E’ una delle testimonianza fondamentali nella telenovela dei marò ma naturalmente le autorità indiane la ignorano. Bè, non ignoriamola anche noi come giustamente ha esortato ieri uno dei due militari prigionieri, Massimiliano Latorre, invitando tutti  “a riascoltare l‘intervista al comandante in seconda della petroliera Enrica Lexie, Carlo Noviello”. (ecco il link all’intervista di Antonio Iovane di  Radio Capital su youtube)

Bene, riascoltiamola. Il racconto è deciso e chiarissimo. E sottolinea tre elementi chiave di quanto accaduto il 15 febbraio 2012 in acque internazionali.

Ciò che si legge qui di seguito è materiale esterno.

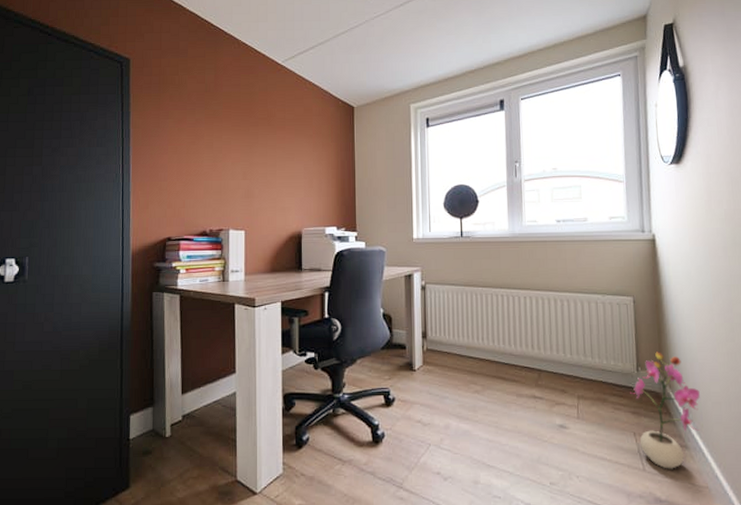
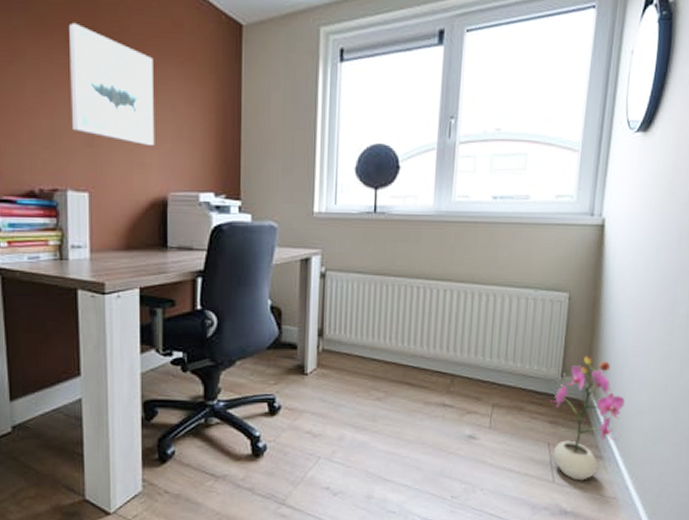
wall art: none [233,114,292,195] -> present [69,22,155,147]

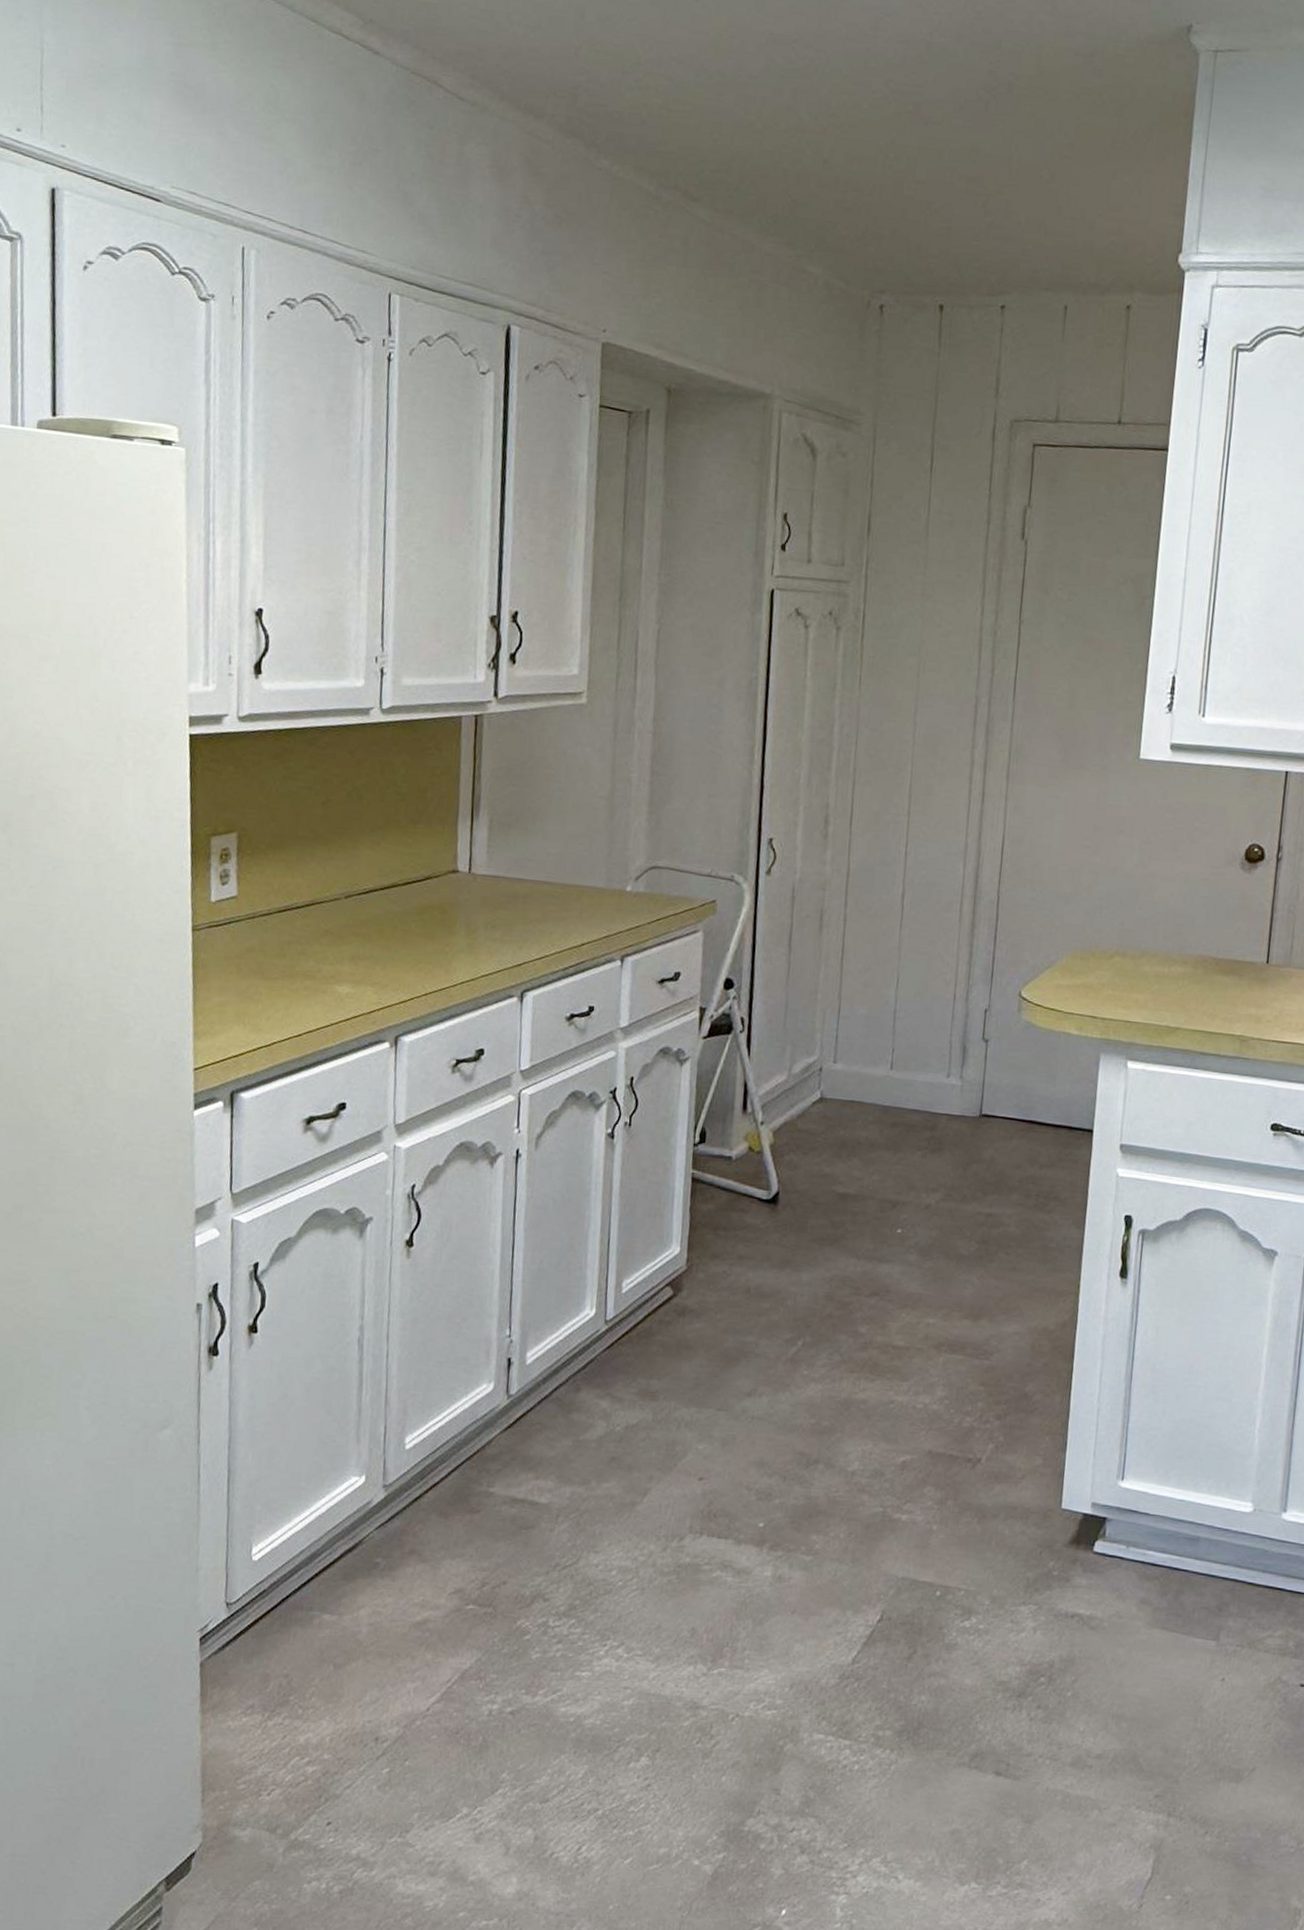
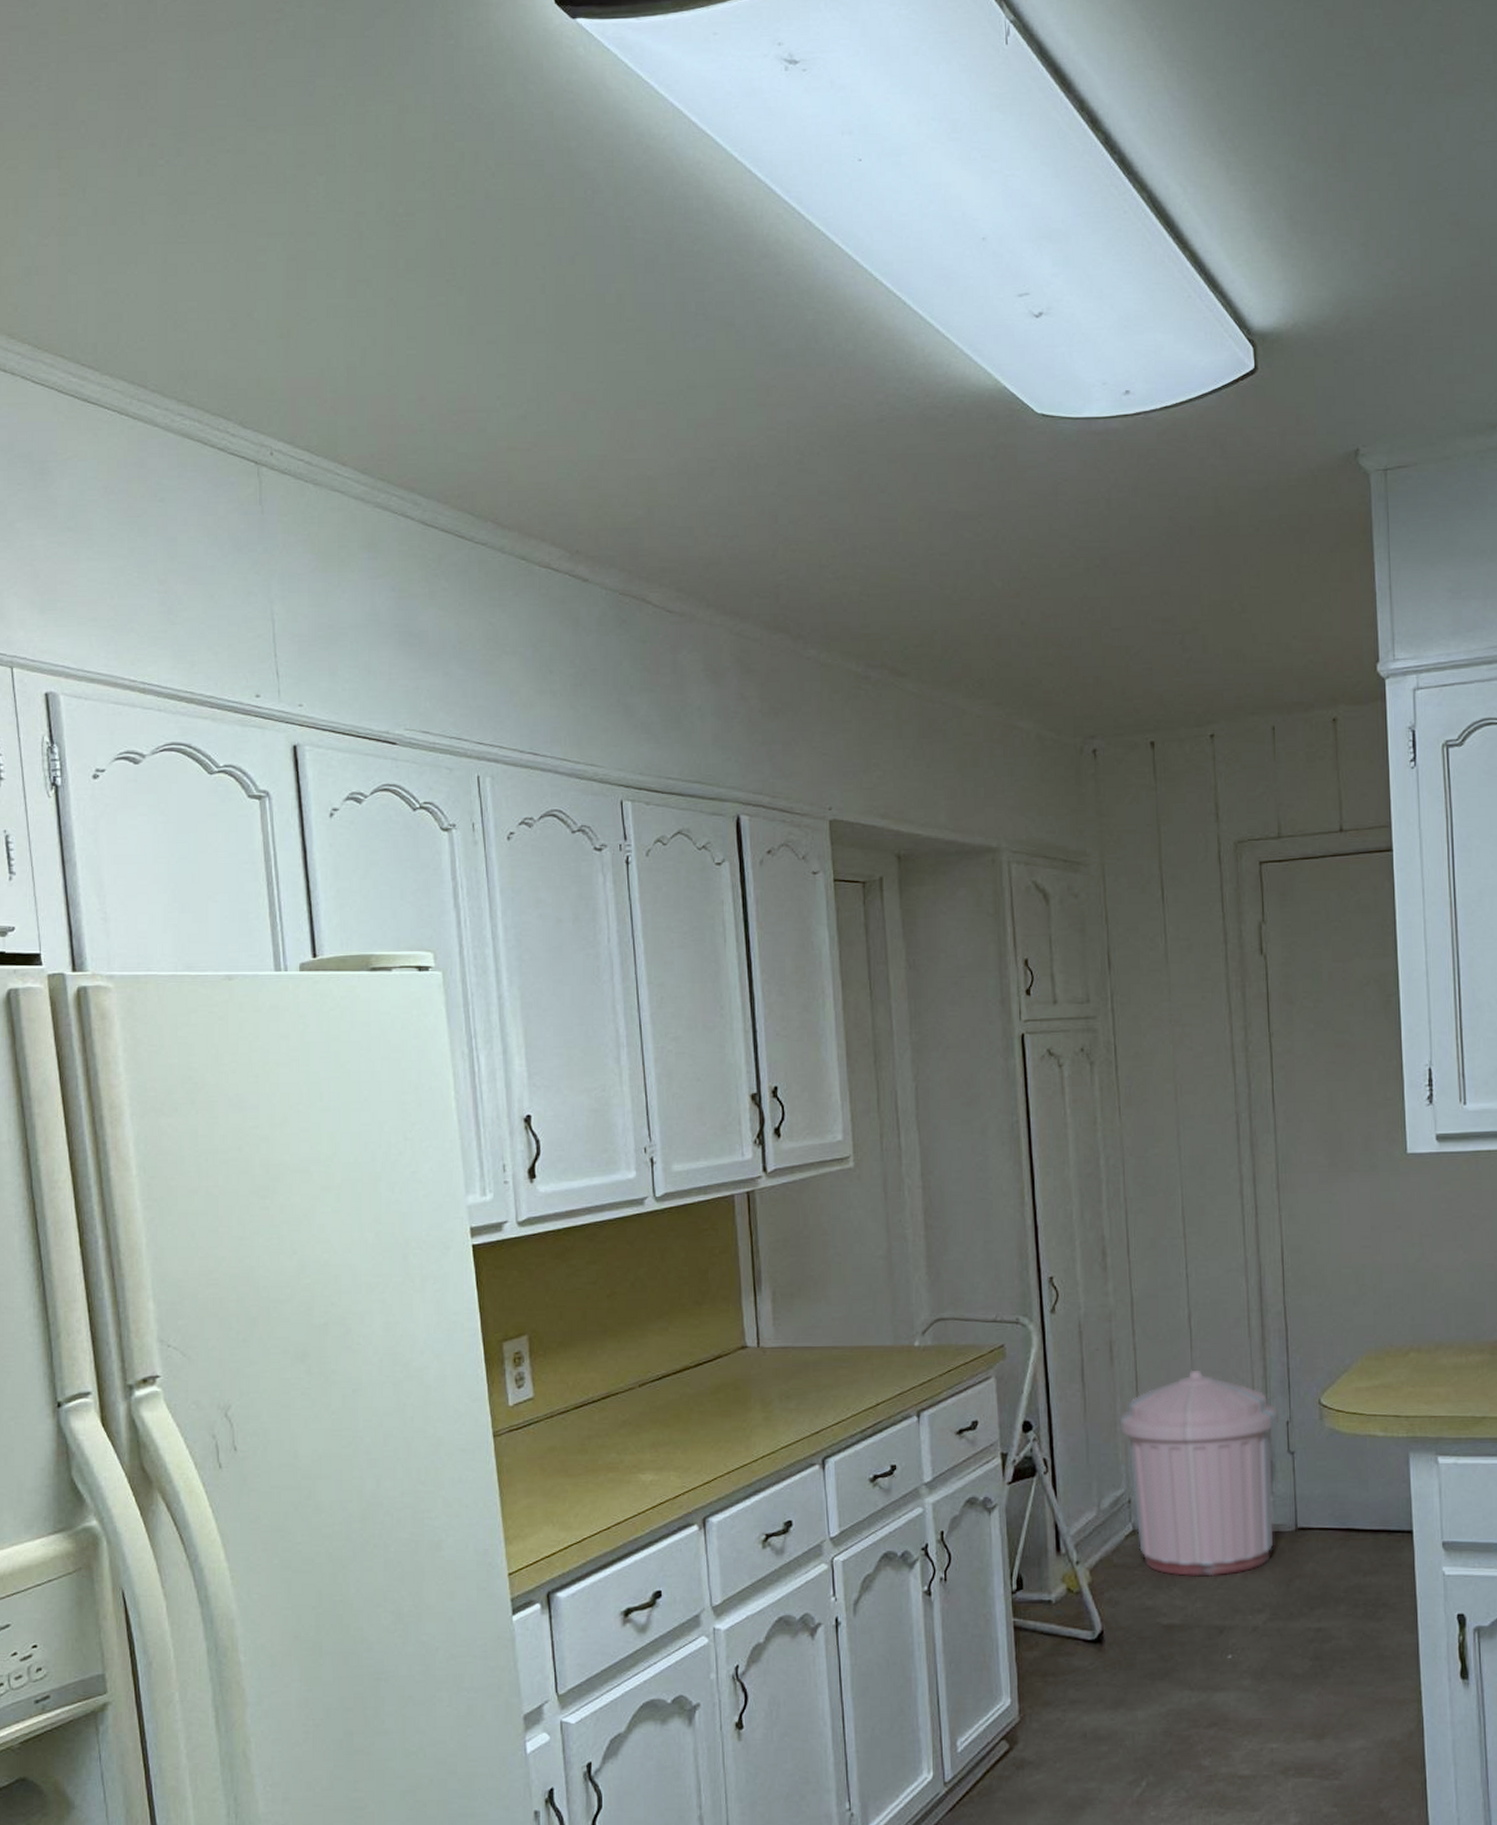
trash can: none [820,947,978,1152] -> present [1119,1369,1278,1577]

1. C’è stato effettivamente un tentativo di abbordaggio alla Lexie da parte di un barchino con uomini armati. I marò, dopo aver più volte intimato alla barca di allontanarsi, hanno “sparato in acqua” costringendo gli assalitori ad allargare e allontanarsi passando a poppa della petroliera. Nessuno sul barchino è stato colpito.

2. Il barchino era di tutt’altro tipo e di diverso colore rispetto al peschereccio St Anthony, dove sarebbero morti i due pescatori.

3. La Lexie è stata attirata nel porto di Kochi con un tranello:  hanno chiesto all’equipaggio della nave di riconoscere  due barchini fermati  dagli indiani come i loro possibili assalitori. Invece volevano arrestare i marò.

Secondo Noviello i due pescatori erano stati uccisi per errore da qualcun altro, e gli italiani sono stati accusati ingiustamente per coprire questo delitto: se non è vero è verosimile, con tutti gli elementi  che continuano a saltar fuori su questa assurda vicenda: a partire dal calibro dell’arma russa che ha ucciso i pescatori,  e che nulla a a che fare con le munizioni in dotazioni ai Beretta Ar 70 dei nostri marò.  La puzza di trappola si è sentita subito su questa vicenda: malgrado ciò, siamo riusciti perfino a rispedire agli indiani Latorre e Girone, che ora rischiano perfino la pena di morte come terroristi.  Altro che palle d’acciaio.